Das Schweizer Bürgerrecht beruht auf dem Abstammungsprinzip. Auch wer im Ausland zur Welt kommt, erhält es vererbt. Trotzdem verloren Tausende Nachkommen von ausgewanderten Schweizer:innen ihr Bürgerrecht. Eine Petition will dies nun ändern.
Dylan Kunz ist 23, er stammt von Schweizer Ausgewanderten ab. Seine Schweizer Urgrosseltern sind im 19. Jahrhundert aus den Kantonen Solothurn und Thurgau nach Argentinien emigriert.
Seine Großeltern waren Schweizer Staatsangehörige, vier von fünf seiner Onkel sind Schweizer. Sein Vater Ruben und er selbst sind es jedoch nicht. Sein Vater hat das Schweizer Bürgerrecht unwissentlich verloren. Es ist verwirkt, er hat die Fristen verpasst.
Davon erfahren hat die Familie 2021, als sich der Vater 63-jährig per Mail bei der Schweizer Botschaft in der argentinischen Hauptstadt Buenos Aires meldete. Diese teilte ihm mit, dass er kein Schweizer Bürger ist.
«Das war eine riesige Enttäuschung für die ganze Familie. Für meinen Vater war es besonders hart, denn er hatte sein ganzes Leben lang geglaubt, dass er Schweizer sei.» Zu realisieren, dass dem nicht so ist, sei sogar ihm als Sohn ein bisschen peinlich gewesen, erzählt Dylan Kunz. «Mein Vater und ich haben immer allen gesagt: ‹Die Schweiz ist das beste Land der Welt und wir sind Schweizer›!»

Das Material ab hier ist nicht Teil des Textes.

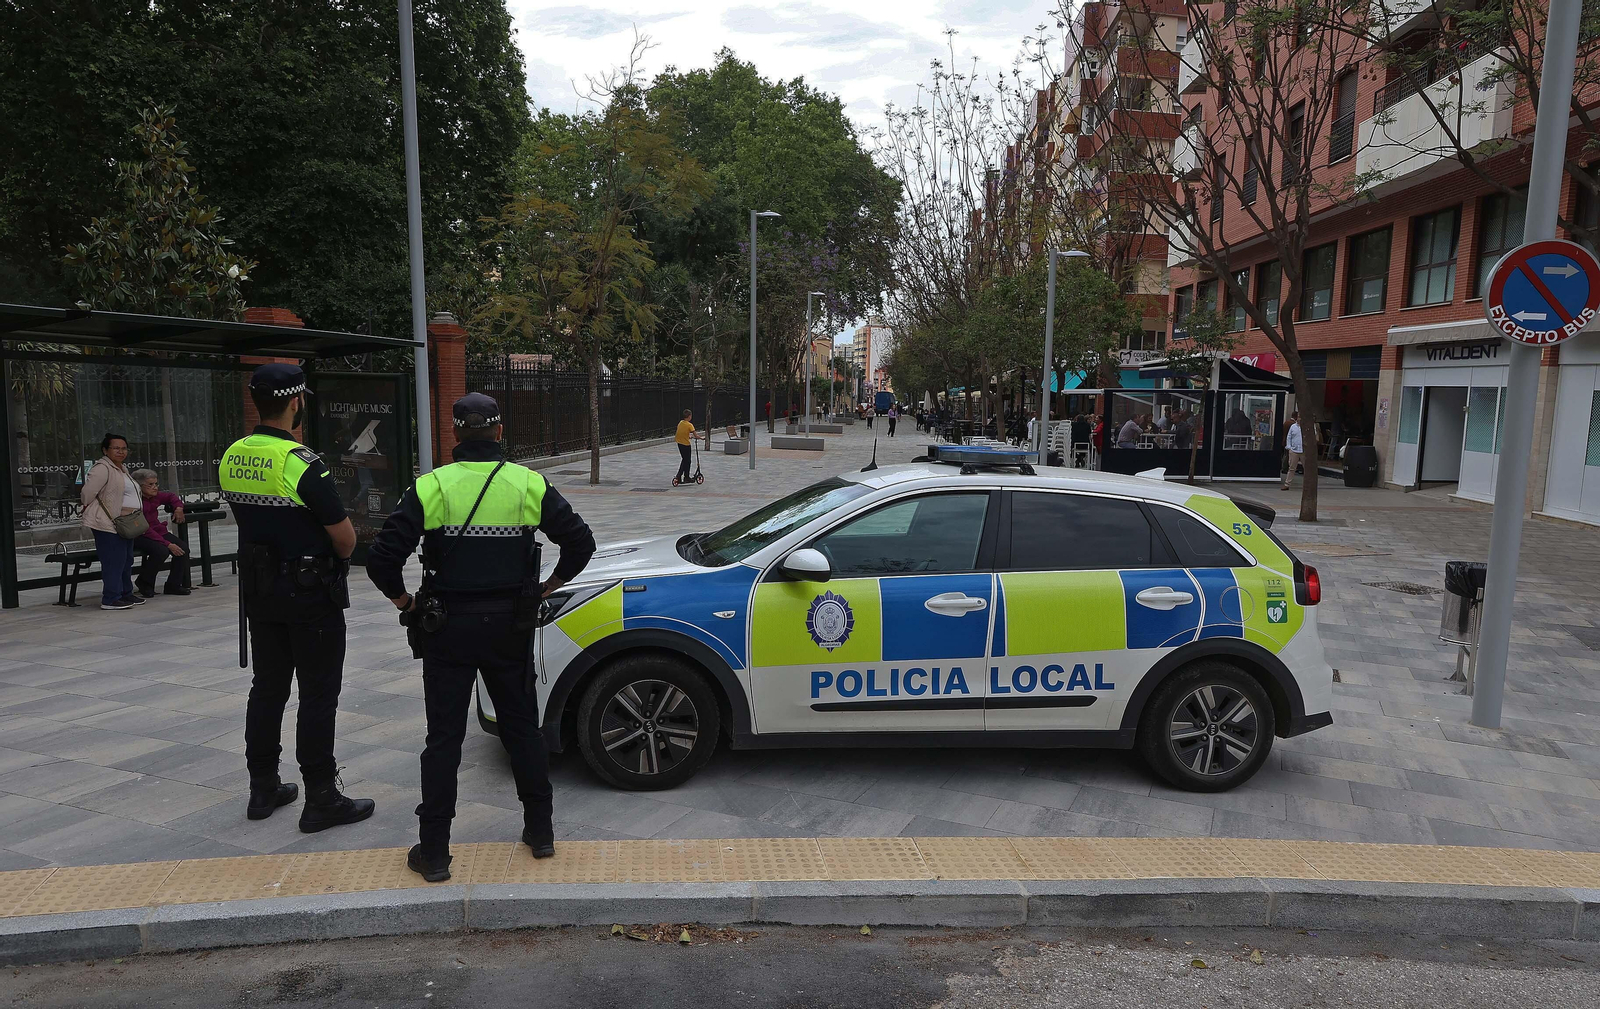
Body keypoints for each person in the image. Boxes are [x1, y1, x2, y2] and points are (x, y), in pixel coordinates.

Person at [367, 393, 597, 882]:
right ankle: (540, 832)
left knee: (443, 738)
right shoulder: (528, 483)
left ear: (455, 433)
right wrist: (547, 587)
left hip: (445, 629)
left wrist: (406, 604)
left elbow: (382, 558)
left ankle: (434, 852)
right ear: (499, 431)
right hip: (509, 627)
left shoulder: (431, 486)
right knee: (522, 728)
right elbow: (581, 542)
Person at [220, 363, 372, 831]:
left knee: (267, 689)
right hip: (309, 595)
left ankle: (263, 787)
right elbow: (344, 538)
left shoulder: (232, 455)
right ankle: (321, 797)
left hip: (261, 592)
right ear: (295, 402)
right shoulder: (300, 462)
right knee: (318, 694)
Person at [81, 433, 144, 611]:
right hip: (108, 523)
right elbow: (87, 493)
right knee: (113, 561)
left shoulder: (121, 468)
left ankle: (125, 592)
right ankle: (111, 598)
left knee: (126, 560)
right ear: (105, 450)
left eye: (124, 448)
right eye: (116, 448)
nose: (121, 451)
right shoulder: (102, 468)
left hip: (125, 522)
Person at [131, 469, 190, 598]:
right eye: (150, 484)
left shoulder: (155, 496)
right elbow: (144, 528)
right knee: (161, 551)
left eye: (156, 484)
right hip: (140, 534)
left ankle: (173, 585)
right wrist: (168, 544)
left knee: (183, 548)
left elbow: (171, 497)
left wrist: (179, 508)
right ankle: (144, 582)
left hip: (156, 531)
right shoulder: (134, 502)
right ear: (139, 486)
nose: (155, 487)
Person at [1283, 411, 1304, 490]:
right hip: (1294, 450)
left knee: (1307, 468)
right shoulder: (1293, 426)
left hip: (1303, 450)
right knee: (1291, 468)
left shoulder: (1306, 427)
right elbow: (1289, 437)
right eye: (1298, 417)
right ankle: (1287, 484)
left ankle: (1307, 485)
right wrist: (1289, 447)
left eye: (1300, 417)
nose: (1299, 419)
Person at [673, 409, 696, 484]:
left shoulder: (680, 422)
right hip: (686, 445)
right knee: (687, 461)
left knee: (684, 460)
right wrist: (702, 438)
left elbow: (681, 432)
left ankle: (680, 476)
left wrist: (688, 436)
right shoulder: (689, 425)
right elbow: (696, 435)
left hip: (679, 443)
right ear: (689, 416)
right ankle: (685, 477)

Die Geburtsmeldung hat es nie zur Botschaft geschafft
Stets ging die Familie Kunz also davon aus, dass Vater Ruben wie seine älteren Geschwister fristgerecht bei der Schweizer Botschaft in Argentinien angemeldet worden war. Doch damals, nach der Geburt des Vaters 1958, als es noch keine E-Mails gab, wurde die argentinische Post teils noch mit Ross und Wagen befördert und war auch deshalb nicht die zuverlässigste. Die Meldung über die Geburt des Vaters von Dylan Kunz und seines gleichzeitig gemeldeten Bruders hat die Schweizer Vertretung offenbar nicht erreicht, so die enttäuschende Schlussfolgerung der Familie.
Das Gesetz sagt: Wenn eine Person bis zum 25. Lebensjahr (1958 galt noch: bis zum vollendeten 22. Lebensjahr) weder der Schweizer Vertretung gemeldet noch im schweizerischen Personenstandsregister eingetragen wurde, verliert diese die Schweizer Staatsangehörigkeit. Das war bei Ruben Kunz 1980 der Fall, da wurde dieser 22.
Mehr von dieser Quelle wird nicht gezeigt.